[Task instructions]: Identify, in the records below, every line where the string "removed" appears, and copy each such line.

[Dataset]:
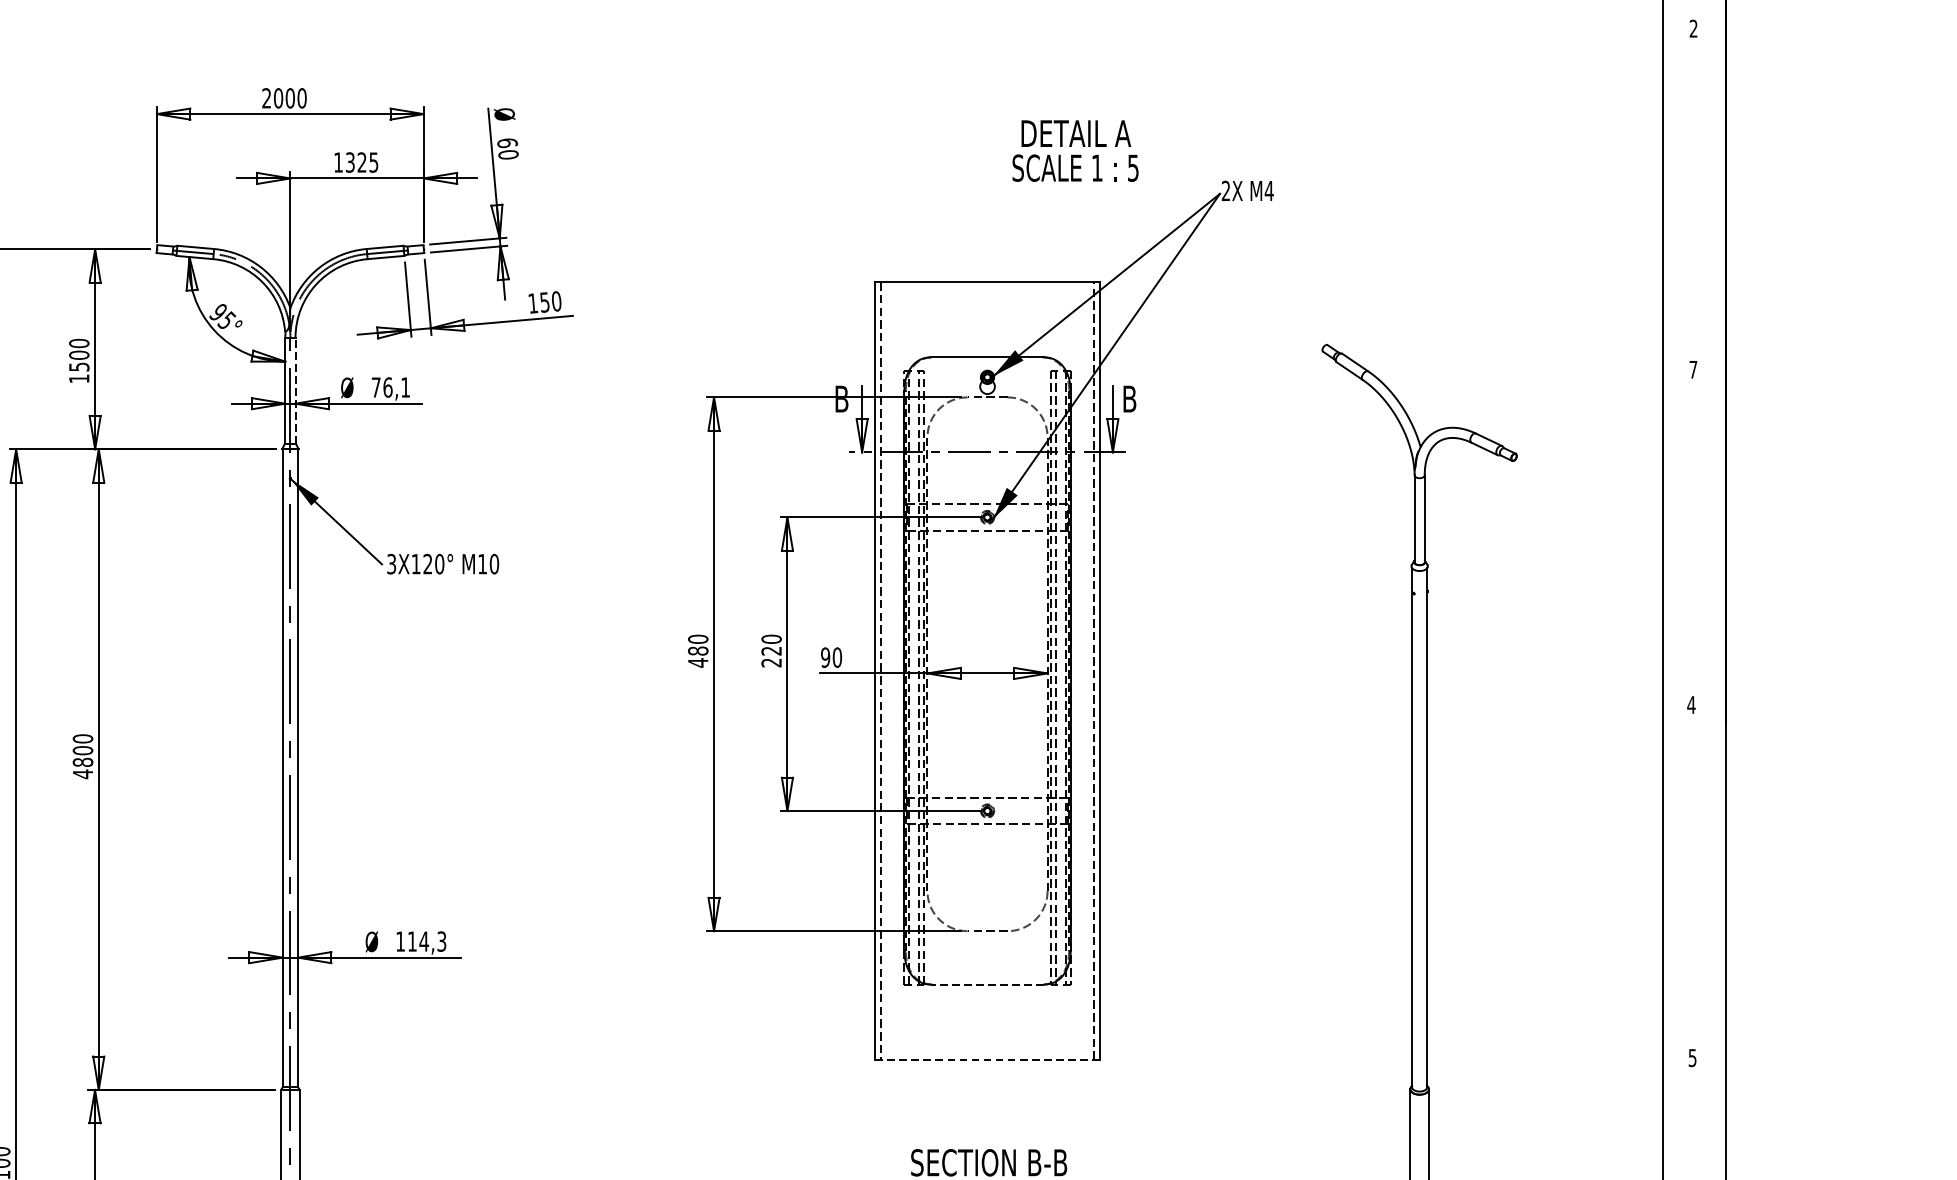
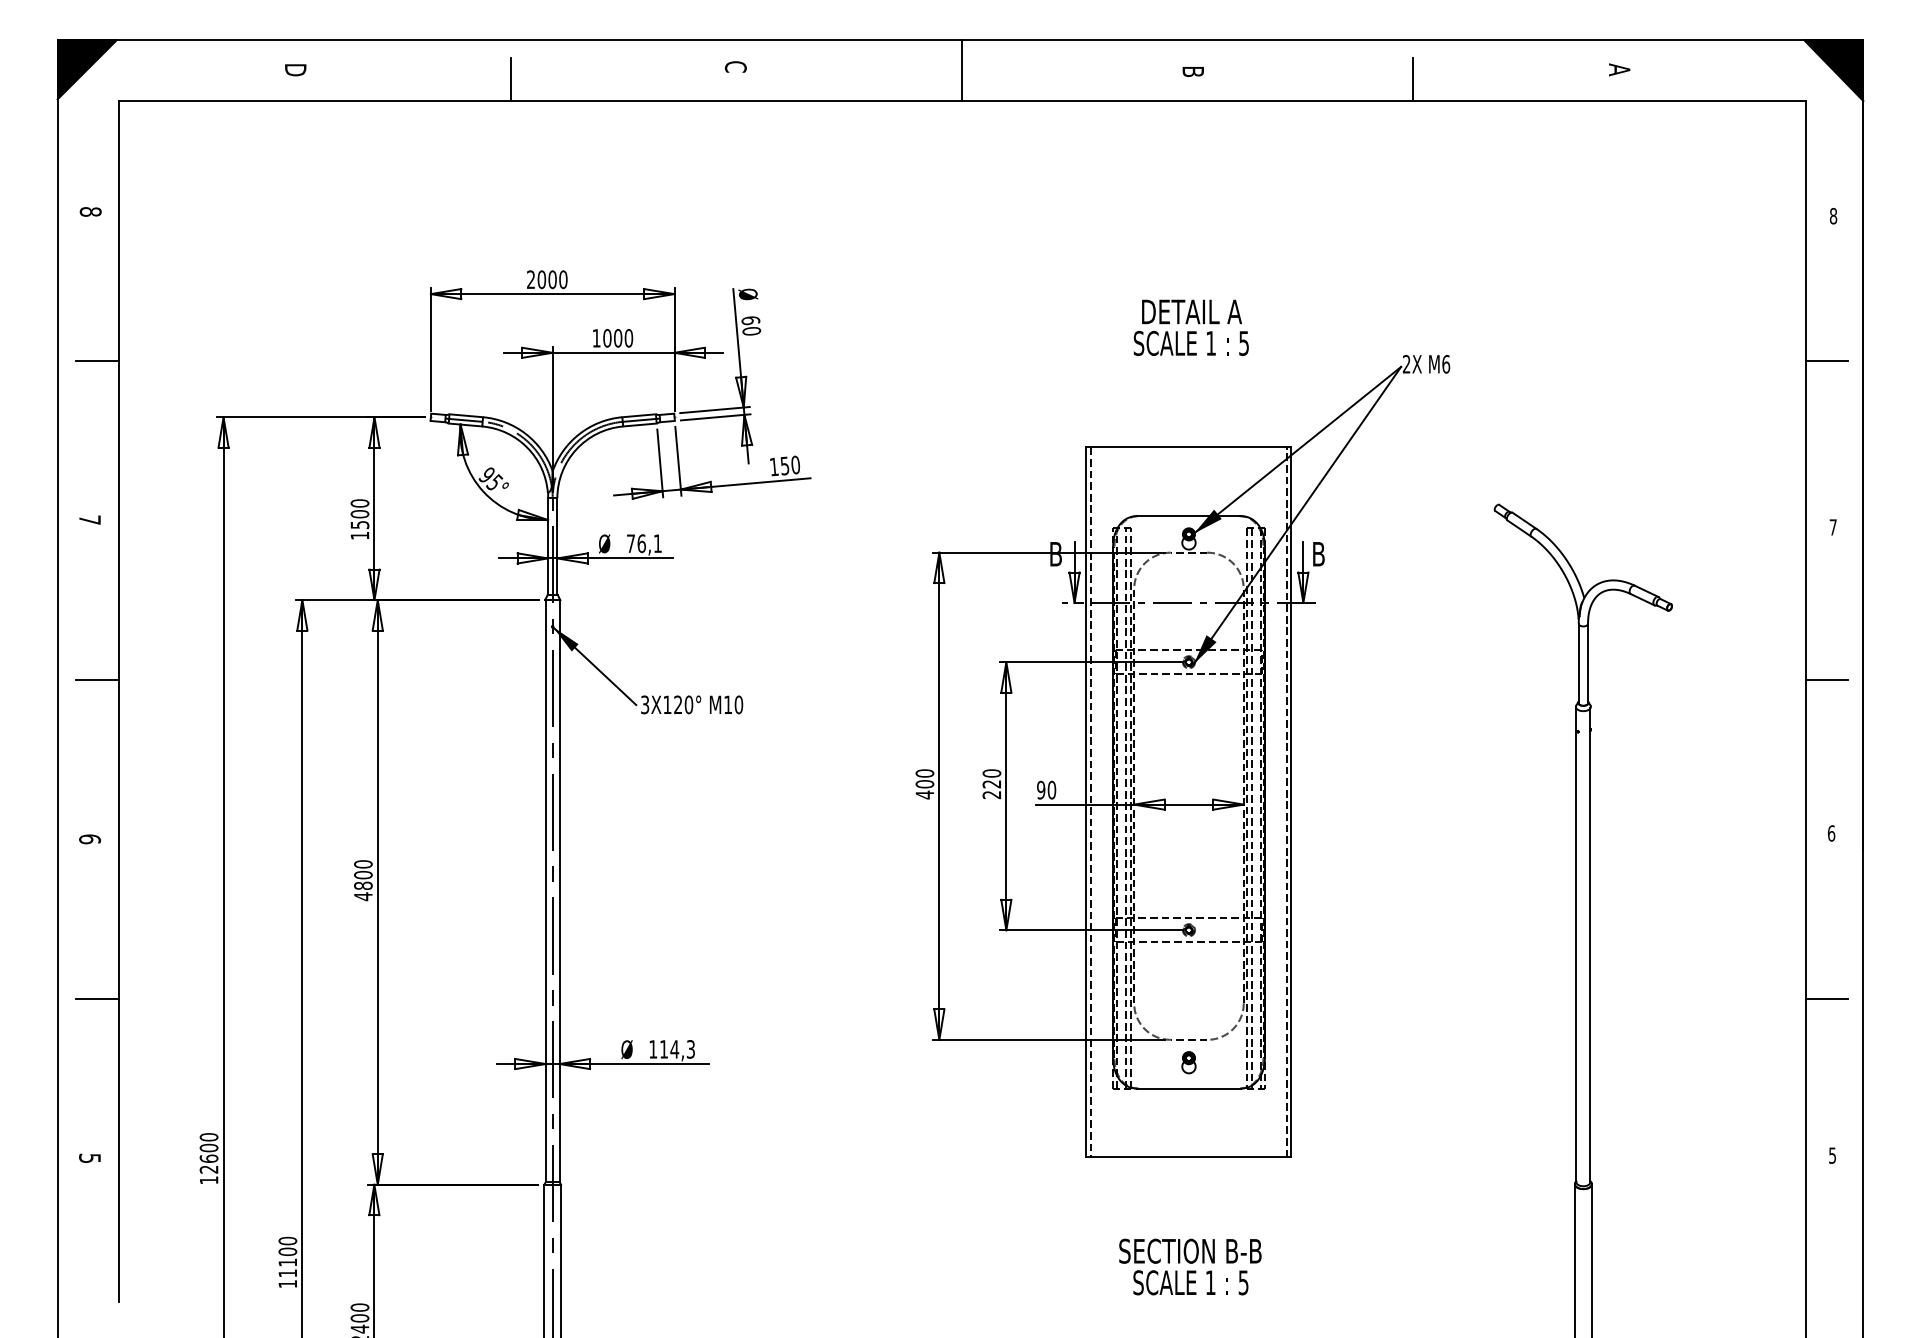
text: (1693, 29) -> (1833, 216), 2 -> 8
text: (1074, 150) -> (1190, 327), moved
text: (362, 162) -> (618, 338), 1325 -> 1000
line: (1685, 186) -> (1826, 360), added
text: (1269, 190) -> (1446, 363), M4 -> M6
line: (295, 390) -> (557, 546), dashed -> solid
line: (1685, 536) -> (1826, 679), added
text: (697, 651) -> (924, 784), 480 -> 400
text: (1691, 705) -> (1831, 833), 4 -> 6
line: (1685, 886) -> (1826, 999), added
part: (987, 955) -> (1188, 1062), added
line: (987, 984) -> (1188, 1088), dashed -> solid
line: (988, 1060) -> (1189, 1157), dashed -> solid

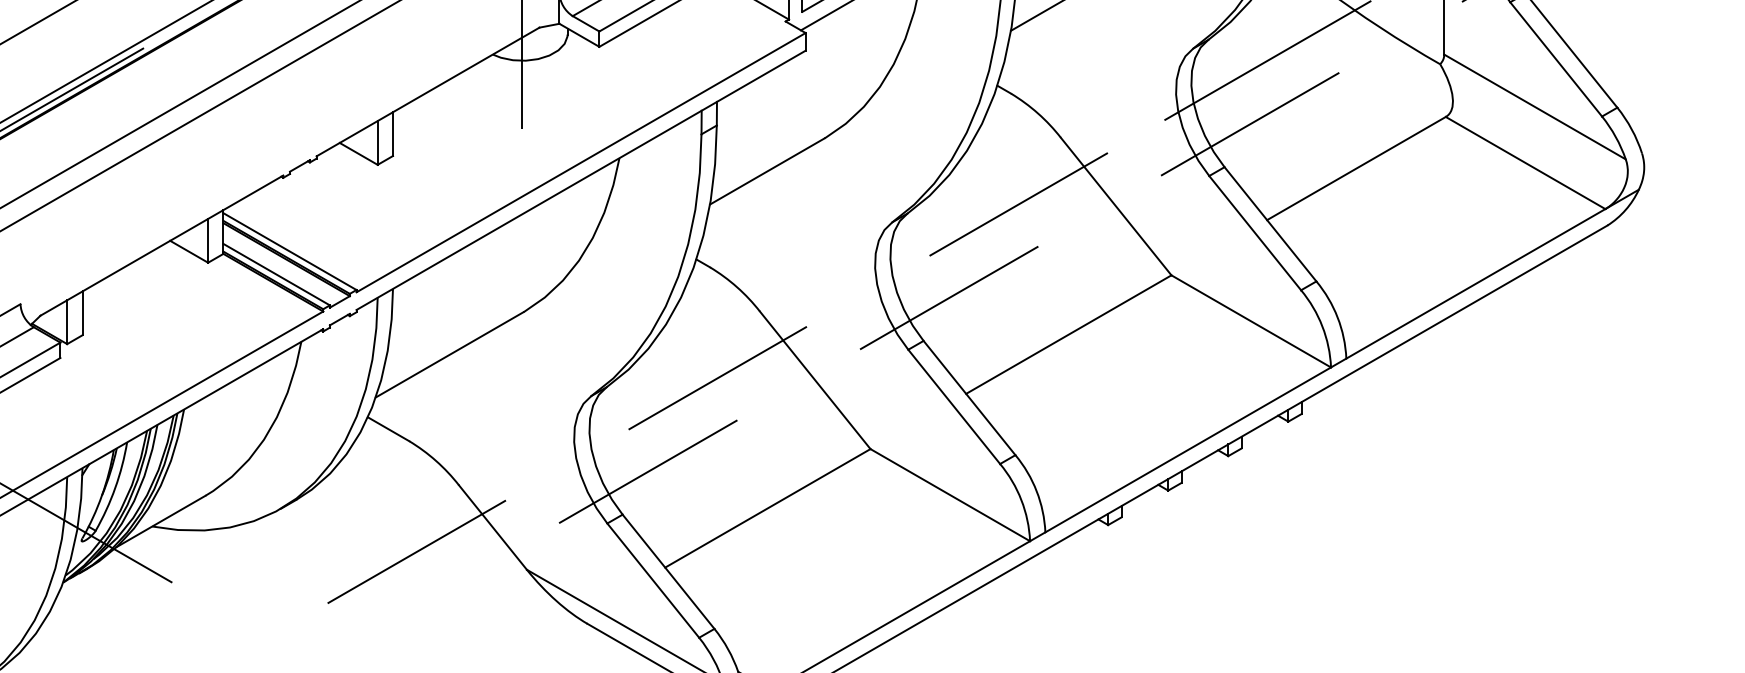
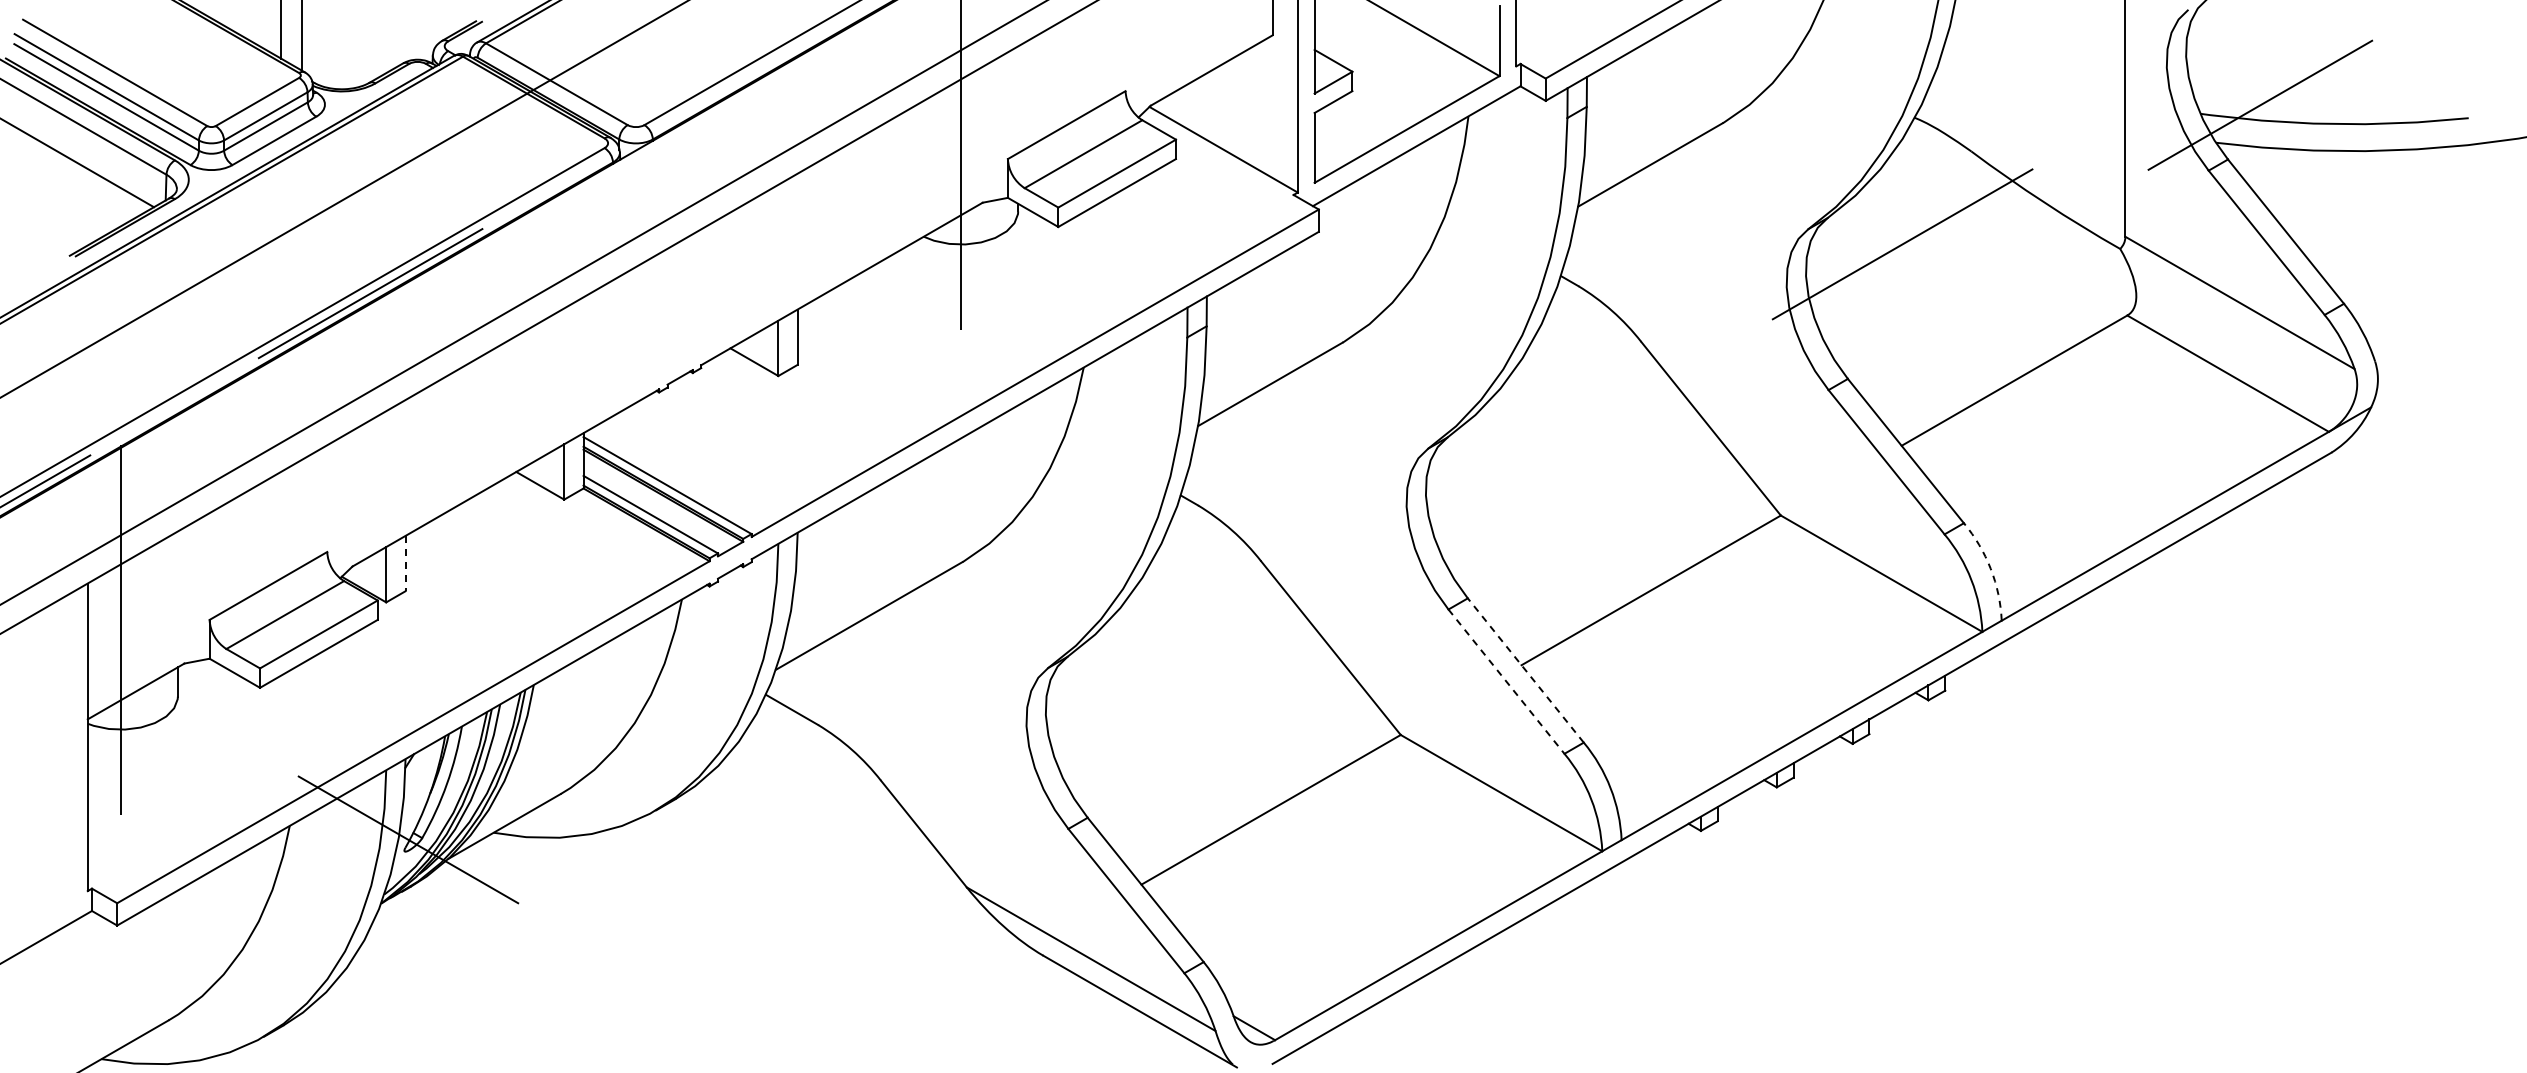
line: (1249, 124) -> (1879, 324), removed
line: (1018, 204) -> (1587, 426), removed
line: (948, 298) -> (1499, 544), removed
line: (82, 313) -> (405, 563), solid -> dashed
arc: (1337, 317) -> (1990, 568), solid -> dashed
line: (717, 378) -> (1207, 645), removed
line: (969, 398) -> (1525, 670), solid -> dashed
line: (954, 406) -> (1506, 681), solid -> dashed
line: (647, 471) -> (1119, 763), removed
line: (416, 551) -> (827, 864), removed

[Task solution]:
line: (1249, 124) -> (1879, 324), removed
line: (1018, 204) -> (1587, 426), removed
line: (948, 298) -> (1499, 544), removed
line: (717, 378) -> (1207, 645), removed
line: (647, 471) -> (1119, 763), removed
line: (416, 551) -> (827, 864), removed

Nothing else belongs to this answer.